Published on: Mon, Jan 15, 2018 at 4:14 pm EST

MQTT is a publish/subscribe model based, "lightweight" messaging protocol over TCP/IP for communication between "Internet of Things" devices such as ESP8266, Raspberry Pi, etc. It is very popular with low resources and battery powered applications such as home automation, security alarm systems and battery-powered sensor networks.

Mosquitto is an open source message broker (or server) that implements MQTT protocols. With its good community support, documentation, and ease of installation it has become one of the most popular MQTT brokers.


  • An Ubuntu 16.04 server with root access
  • Open port TCP:1883 on firewall

Step One: Install Mosquitto Broker

Update Ubuntu's package list and install the latest Mosquitto Broker available from it

sudo apt-get update
sudo apt-get install mosquitto

The Mosquitto service will start after installation.
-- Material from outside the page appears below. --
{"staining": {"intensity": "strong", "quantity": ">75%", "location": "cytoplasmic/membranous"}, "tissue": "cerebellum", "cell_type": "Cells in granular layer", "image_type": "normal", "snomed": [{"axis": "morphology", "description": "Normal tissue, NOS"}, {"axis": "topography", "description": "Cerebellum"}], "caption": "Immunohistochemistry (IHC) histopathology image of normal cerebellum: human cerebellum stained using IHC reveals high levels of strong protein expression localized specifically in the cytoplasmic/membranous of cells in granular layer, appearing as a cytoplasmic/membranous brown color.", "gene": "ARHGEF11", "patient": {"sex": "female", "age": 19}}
Step Two: Install the Clients and Test

Install MQTT clients

sudo apt-get install mosquitto-clients

Mosquitto clients help us easily test MQTT through a command line utility. We will use two command windows, one to subscribe to a topic named "test" and one to publish a message to it.
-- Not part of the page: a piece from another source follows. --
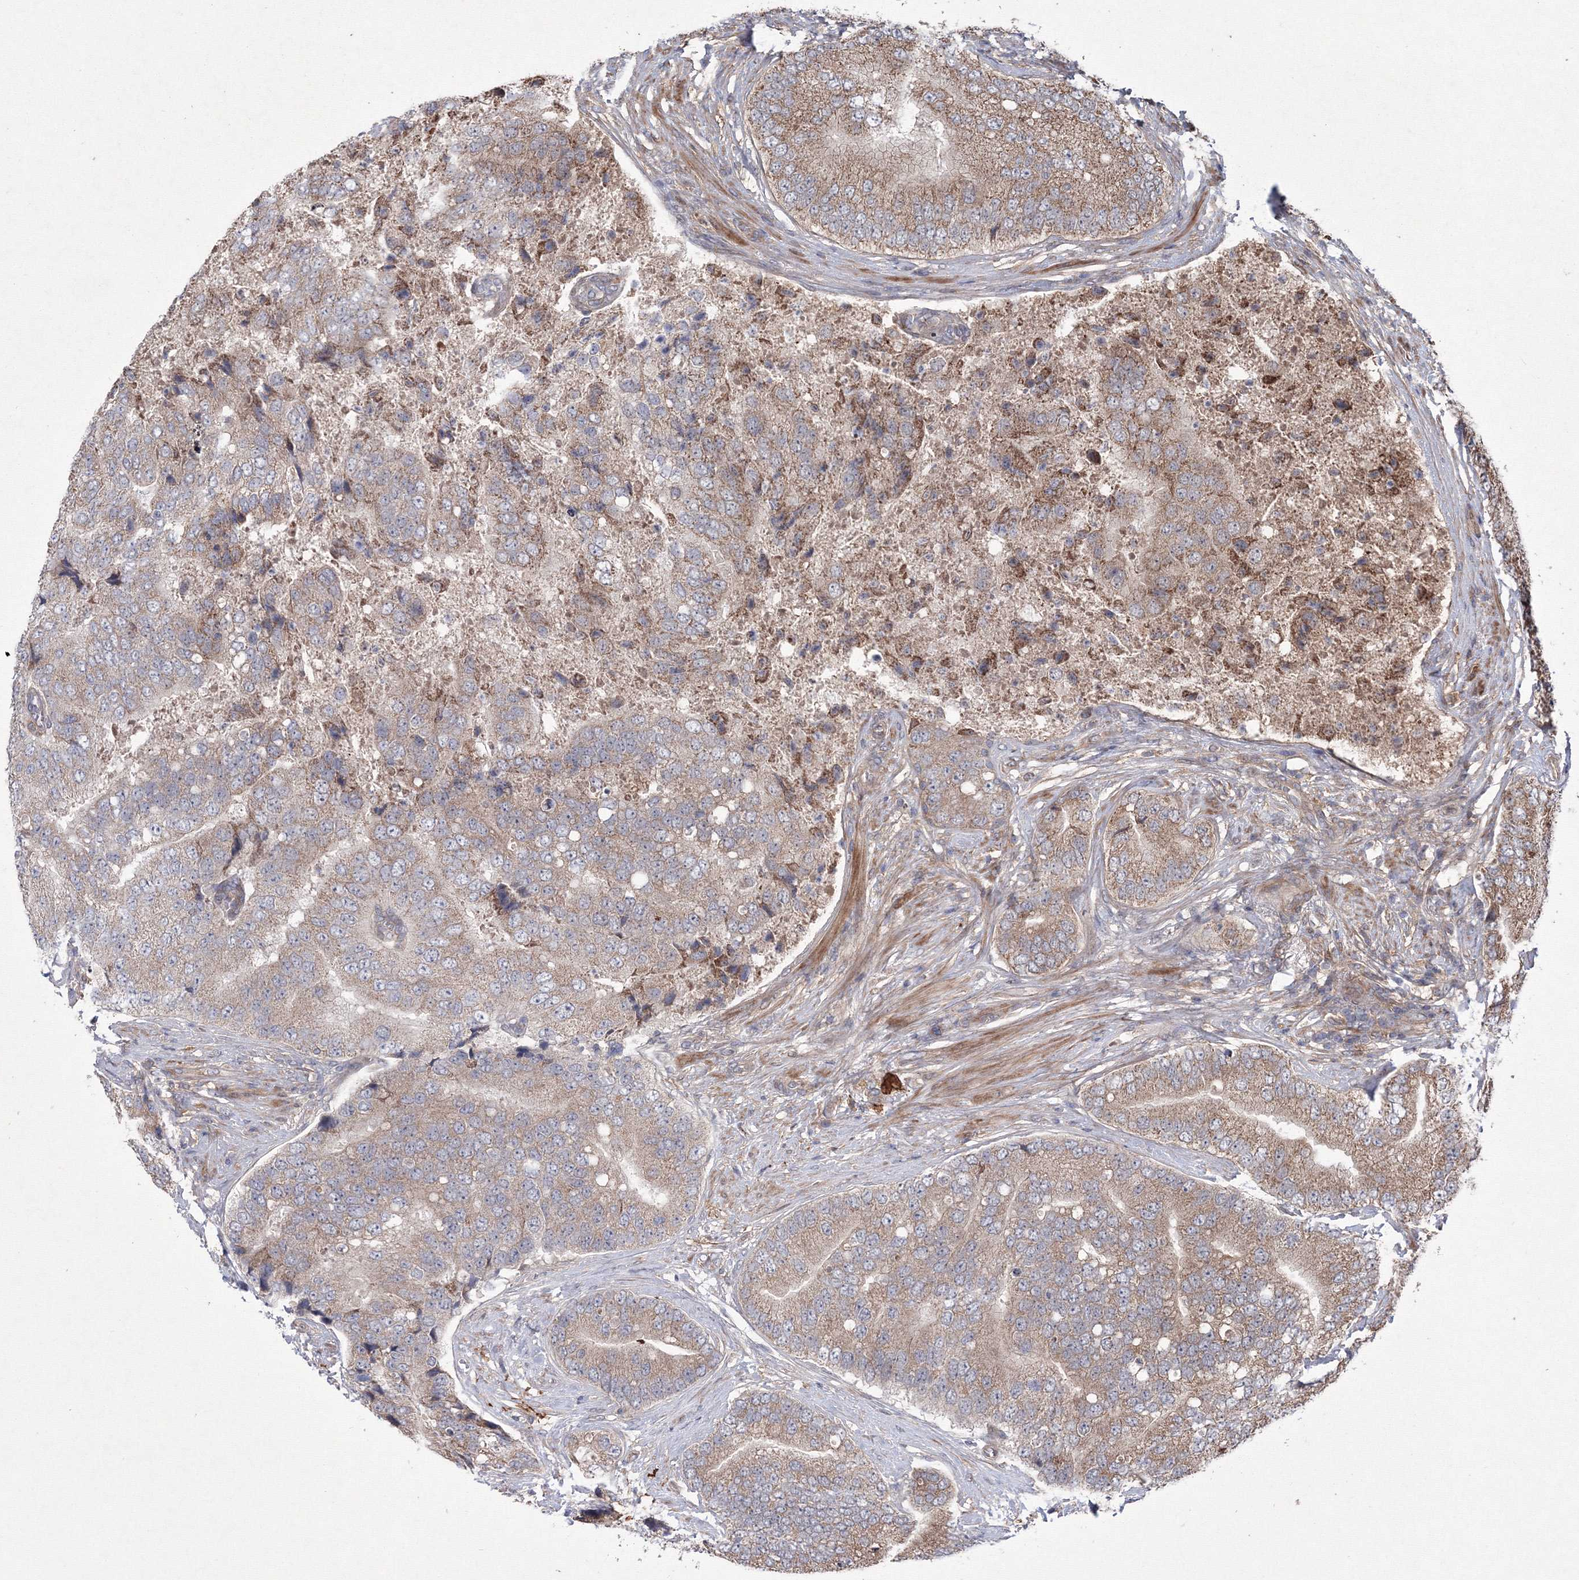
{"staining": {"intensity": "moderate", "quantity": ">75%", "location": "cytoplasmic/membranous"}, "tissue": "prostate cancer", "cell_type": "Tumor cells", "image_type": "cancer", "snomed": [{"axis": "morphology", "description": "Adenocarcinoma, High grade"}, {"axis": "topography", "description": "Prostate"}], "caption": "A histopathology image of human prostate high-grade adenocarcinoma stained for a protein exhibits moderate cytoplasmic/membranous brown staining in tumor cells.", "gene": "RANBP3L", "patient": {"sex": "male", "age": 70}}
Topics are labels used by the broker to filter messages for each connected client. A client program subscribed to a topic "Home1/BedroomTemp" will only listen to messages published to the same topic by other clients.

Subscribe to topic "test"

mosquitto_sub -t "test"

Mosquito_sub is a subscribe client we installed in the previous command. Here we are specifying "-t" followed by a topic name.

Publish a message to topic "test"

Login to the terminal as a second instance and publish a message to the "test" topic.
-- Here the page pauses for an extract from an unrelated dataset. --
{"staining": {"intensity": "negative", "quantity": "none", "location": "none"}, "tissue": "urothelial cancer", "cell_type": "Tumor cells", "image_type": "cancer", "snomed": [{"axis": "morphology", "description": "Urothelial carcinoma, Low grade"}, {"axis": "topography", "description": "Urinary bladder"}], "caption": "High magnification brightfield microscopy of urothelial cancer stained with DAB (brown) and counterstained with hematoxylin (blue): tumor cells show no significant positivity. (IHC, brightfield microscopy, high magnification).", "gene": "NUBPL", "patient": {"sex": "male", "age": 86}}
mosquitto_pub -m "message from mosquitto_pub client" -t "test"

Here the additional parameter "–m" is followed by the message we want to publish. Hit "Enter" and you should see a message from mosquitto_pub client displayed in other terminal where mosquito_sub client is running.

Step Three: Secure with a Password

Mosquitto comes with a password file generating utility called mosquitto_passwd.

sudo mosquitto_passwd -c /etc/mosquitto/passwd dave
Password: password

Create a configuration file for Mosquitto pointing to the password file we have just created.

sudo nano /etc/mosquitto/conf.d/default.conf

This will open an empty file. Paste the following into it.

allow_anonymous false
password_file /etc/mosquitto/passwd

Save and exit the text editor with "Ctrl+O", "Enter" and "Ctrl+X".

Now restart Mosquitto server and test our changes.

sudo systemctl restart mosquitto

In the subscribe client window, press "Ctrl+C" to exit the subscribe client and restart it with following command.

mosquitto_sub -t "test" -u "dave" -P "password"

Note the capital -P here.

In the publish client window, try to publish a message without a password.

mosquitto_pub -t "test" -m "message from mosquitto_pub client"

The message will be rejected with following error message.

Connection Refused: not authorised.
Error: The connection was refused.

Now publish a message with the username and password.

mosquitto_pub -t "test" -m "message from mosquitto_pub client" -u "dave" -P "password"

Hit "Enter" and you will see the message in subscribe client window, as in Step Two.


We have now set up a password protected MQTT server. You can use the Public IP of your Ubuntu server as an MQTT broker for your projects.